The other elves thought Mrs. Claus was referring to a makeover for Santa, just like Billy had suggested. So that started a lively debate among the elves who started talking all at once.
“You mean we’re going to rebrand Santa next year?”
“You know change can be a good thing.”
“Well, I think we need to get a committee together to discuss this.”
“Maybe do a consumer survey.”
“We don’t need all that. Can’t we just make a decision?”
“You’re kidding, right? Remember the discussion about whether or not Rudolph’s nose was bright enough for bad weather?”
“Oh yeah, I thought that meeting would never end.”
The elves were working themselves into a frenzy. Mrs. Claus cleared her throat and looked over her glasses at everyone, her signal that everyone should be quiet. She said, “This suit actually has a nice pattern.
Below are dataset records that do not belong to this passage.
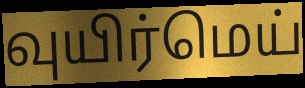
வுயிர்மெய்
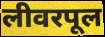
लीवरपूल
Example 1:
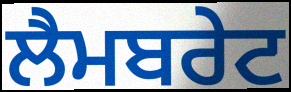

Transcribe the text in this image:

ਲੈਮਬਰੇਟ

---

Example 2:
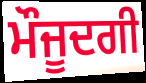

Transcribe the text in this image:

ਮੌਜੂਦਗੀ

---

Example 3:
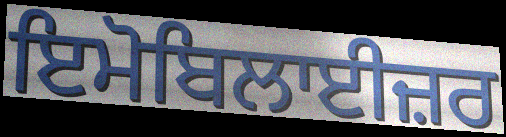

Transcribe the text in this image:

ਇਮੋਬਿਲਾਈਜ਼ਰ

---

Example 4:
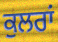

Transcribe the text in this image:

ਕੁਲਰਾਂ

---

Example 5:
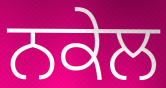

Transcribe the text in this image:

ਨਕੇਲ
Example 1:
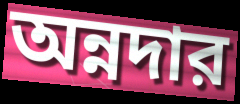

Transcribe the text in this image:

অন্নদার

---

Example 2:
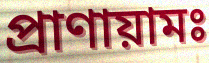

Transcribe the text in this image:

প্রাণায়ামঃ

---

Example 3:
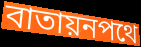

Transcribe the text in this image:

বাতায়নপথে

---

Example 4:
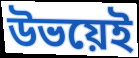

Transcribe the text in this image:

উভয়েই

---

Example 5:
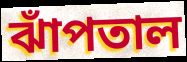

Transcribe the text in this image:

ঝাঁপতাল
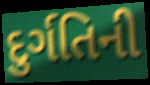
દુર્ગતિની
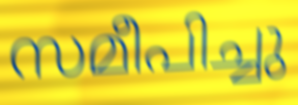
സമീപിച്ചു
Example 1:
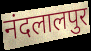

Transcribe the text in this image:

नंदलालपुर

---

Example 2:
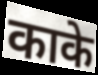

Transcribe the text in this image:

काके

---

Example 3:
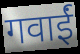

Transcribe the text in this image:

गवाईं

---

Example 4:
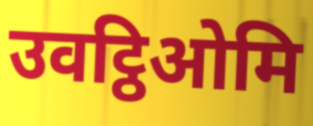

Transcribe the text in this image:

उवट्ठिओमि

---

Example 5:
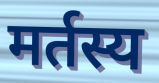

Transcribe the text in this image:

मर्तस्य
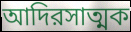
আদিরসাত্মক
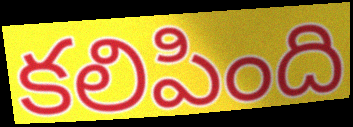
కలిపింది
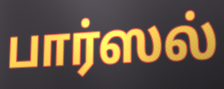
பார்ஸல்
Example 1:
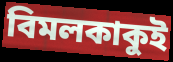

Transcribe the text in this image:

বিমলকাকুই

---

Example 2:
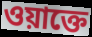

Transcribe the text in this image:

ওয়াক্তে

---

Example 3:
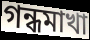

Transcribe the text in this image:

গন্ধমাখা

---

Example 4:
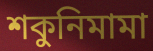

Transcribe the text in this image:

শকুনিমামা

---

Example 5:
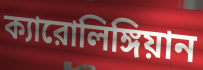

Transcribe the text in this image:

ক্যারোলিঙ্গিয়ান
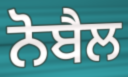
ਨੋਬੈਲ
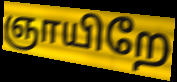
ஞாயிறே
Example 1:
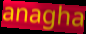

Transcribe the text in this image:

anagha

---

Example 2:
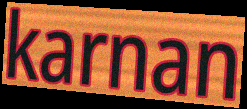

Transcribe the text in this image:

karnan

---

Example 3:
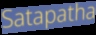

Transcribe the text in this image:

Satapatha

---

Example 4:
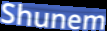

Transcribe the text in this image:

Shunem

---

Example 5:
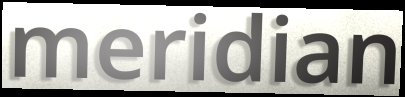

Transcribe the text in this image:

meridian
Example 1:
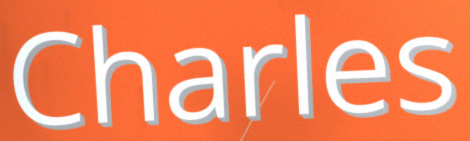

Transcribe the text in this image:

Charles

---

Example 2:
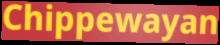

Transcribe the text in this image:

Chippewayan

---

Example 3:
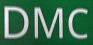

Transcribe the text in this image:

DMC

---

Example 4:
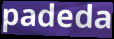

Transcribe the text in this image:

padeda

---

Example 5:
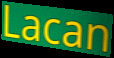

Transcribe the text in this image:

Lacan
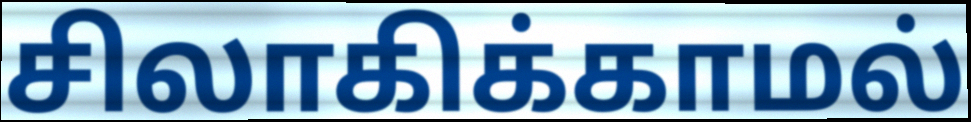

All these colors would make lovely fabric for some cute stuffed animals,” Mrs. Claus said as she ran her hands over the fur. “You could make some puppies and bears that children could cuddle as they fall asleep with something soft against their sweet little faces. What do you think?”
The elves all agreed it was a great idea. Santa gave Mrs. Claus a big hug and said, “Mrs. Claus, what would I do without you?”
She laughed and said, “You would have been wearing a red and white suit with colorful polka dots all over it this year.”
Santa said, “All right, everyone, let’s get moving. We don’t have a minute to waste.” And with that, all the elves went back to work.
As Billy was walking away, Santa said, “Hold on, Billy.” Billy’s heart sank. He thought Santa was going to fire him. “Billy, I have another very special job for you. I’d like you to hitch the reindeer to the sleigh for tonight’s big trip.”
Billy figured this was a sign that Santa had forgiven him for the ruined suit. So he eagerly said, “Yes, sir, Santa, I’d be happy to take care of that for you. I’m very good with the reindeer. I’ll have them ready to go in no time.”
Billy started to the door and then turned and said, “You know, Santa, I was just thinking, rather than the usual harness, I could …”
But Santa interrupted him, “Biiiiiilly …”
“OK, Santa, I got ya. This is not the right time. I totally understand,” Billy grinned. “But once you get back and have a chance to rest, I’d like to schedule a meeting with you to discuss some other ideas I have. Nothing too radical, just a few things …”
Santa chuckled, shook his head and gently said, “Billy, the time?”
Billy looked at the big clock on the workshop wall. “Right you are, Santa. Time to move, move, move.” And with that Billy was out the door, his head bursting with great big ideas for Santa.